The proposal was initially slated for potential action at the school board’s May 15 meeting, which would have also marked the end of the comment period, but members of a group opposing the tower filed a complaint arguing the public process was insufficient. The group, called Committee for Responsible Information on the Health of Children and Cell Tower Exposure, has cited health concerns in petitioning to stop the project.
In a letter responding to Kay Walker and Ming Lovejoy, who initiated the complaint, Superintendent of Public Schools Mark Flatau said the district will delay possible action until the board’s June 12 meeting. Public comments will be accepted until June 8.
A public forum is still scheduled to address the tower issue on Tuesday, May 15 at 5 p.m. at the Kalispell Middle School Library and Media Room. The public is asked to enter the middle school from the upper parking lot by turning off Meridian Road onto Parkway Drive, as the front doors of the school will be closed.

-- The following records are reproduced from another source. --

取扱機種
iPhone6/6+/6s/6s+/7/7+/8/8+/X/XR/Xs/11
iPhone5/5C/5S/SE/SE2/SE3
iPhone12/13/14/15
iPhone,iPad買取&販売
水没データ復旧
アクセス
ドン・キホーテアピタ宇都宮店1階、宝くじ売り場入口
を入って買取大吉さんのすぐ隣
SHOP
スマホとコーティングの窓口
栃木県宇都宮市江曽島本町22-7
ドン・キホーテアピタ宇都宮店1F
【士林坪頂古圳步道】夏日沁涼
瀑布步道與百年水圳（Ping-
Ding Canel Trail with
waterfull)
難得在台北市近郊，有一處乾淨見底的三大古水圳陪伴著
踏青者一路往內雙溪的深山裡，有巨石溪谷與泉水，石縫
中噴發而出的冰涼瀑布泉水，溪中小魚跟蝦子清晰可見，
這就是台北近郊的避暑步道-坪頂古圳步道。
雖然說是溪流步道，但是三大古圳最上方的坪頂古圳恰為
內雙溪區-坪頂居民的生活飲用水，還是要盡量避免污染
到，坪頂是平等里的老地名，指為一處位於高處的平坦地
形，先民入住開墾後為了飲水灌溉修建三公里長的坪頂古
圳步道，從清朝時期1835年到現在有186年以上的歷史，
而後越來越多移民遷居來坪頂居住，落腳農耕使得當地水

The possibility of constructing a cell tower arose during planning discussions for Flathead High School’s expansive renovation project. Representatives from Verizon approached school officials about including the tower in the remodel, which is currently in the demolition stages.

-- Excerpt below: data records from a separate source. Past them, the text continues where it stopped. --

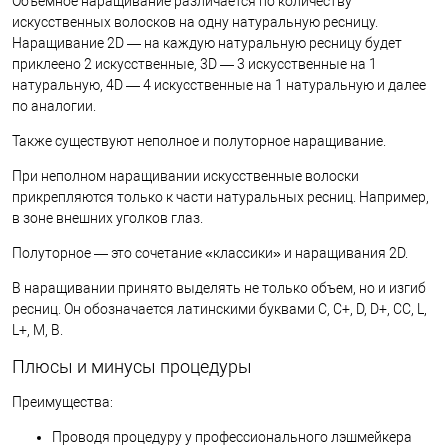
Объемное наращивание различается по количеству
искусственных волосков на одну натуральную ресницу.
Наращивание 2D — на каждую натуральную ресницу будет
приклеено 2 искусственные, 3D — 3 искусственные на 1
натуральную, 4D — 4 искусственные на 1 натуральную и далее
по аналогии.
Также существуют неполное и полуторное наращивание.
При неполном наращивании искусственные волоски
прикрепляются только к части натуральных ресниц. Например,
в зоне внешних уголков глаз.
Полуторное — это сочетание «классики» и наращивания 2D.
В наращивании принято выделять не только объем, но и изгиб
ресниц. Он обозначается латинскими буквами C, C+, D, D+, CC, L,
L+, M, B.
Плюсы и минусы процедуры
Преимущества:
Проводя процедуру у профессионального лэшмейкера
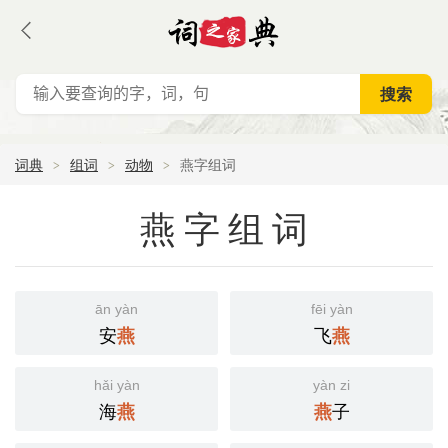
词典
组词
动物
燕字组词
燕字组词
ān yàn
fēi yàn
安
飞
燕
燕
hǎi yàn
yàn zi
海
子
燕
燕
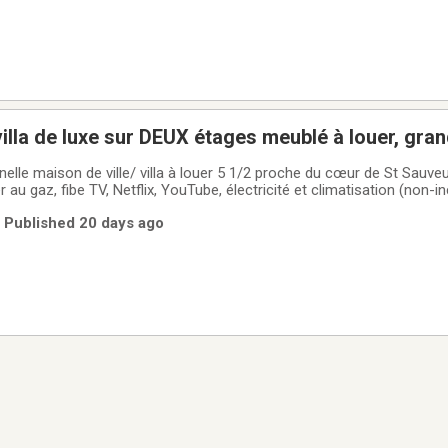
illa de luxe sur DEUX étages meublé à louer, grand
eur des Monts, conditions à discuter
lle maison de ville/ villa à louer 5 1/2 proche du cœur de St Sauve
r au gaz, fibe TV, Netflix, YouTube, électricité et climatisation (non-in
lectroménagers en stainless, îlot amovible, verres, coutellerie, assiet
| Published 20 days ago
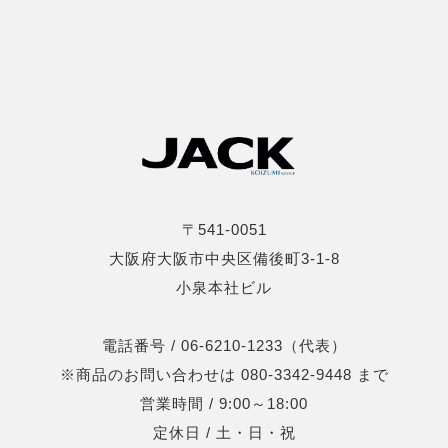
〒541-0051
大阪府大阪市中央区備後町3-1-8
小泉本社ビル
電話番号 / 06-6210-1233（代表）
※商品のお問い合わせは 080-3342-9448 まで
営業時間 / 9:00～18:00
定休日 / 土・日・祝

The “building and rooftop lease agreement” under consideration would grant “Gold Creek Cellular of Montana Limited Partnership d/b/a Verizon Wireless” the right to “install, maintain and operate communications equipment” at Flathead High School. The company would pay the school district an annual rental fee of $20,400.
The tower will stand roughly 20 feet above the Flathead High School roof — 50 feet from the ground altogether — and be enclosed in a structure that makes it appear like an extension of the school, according to Tom Heinecke, project manager for Morrison Maierle, the Kalispell company heading up the school renovation’s design and planning alongside Great Falls-based LPW.
The city of Kalispell has requested that Verizon officials conduct a “balloon test” on May 15, in which balloons will be positioned above the roof at the height of the proposed tower.
“Then they’ll drive around the building and see what it looks like from different vantage points,” Heinecke said.
Heinecke added that it won’t look like other cell towers in the area because of the enclosure.
“If you live next to it, you won’t see it,” he said. “If you live far away from it, it just looks like part of the building.”
While those efforts may alleviate questions over the tower’s aesthetics, concerns over potential health risks have prompted efforts from both students and community members to halt the proposed project, leading to the May 15 forum and last week’s public comment period extension.
As of May 7, a student-initiated petition to oppose the tower on Change.org had garnered 245 signatures, while the Committee for Responsible Information on the Health of Children and Cell Tower Exposure, a community group, said as of early last week its own petition had received more than 400 signatures.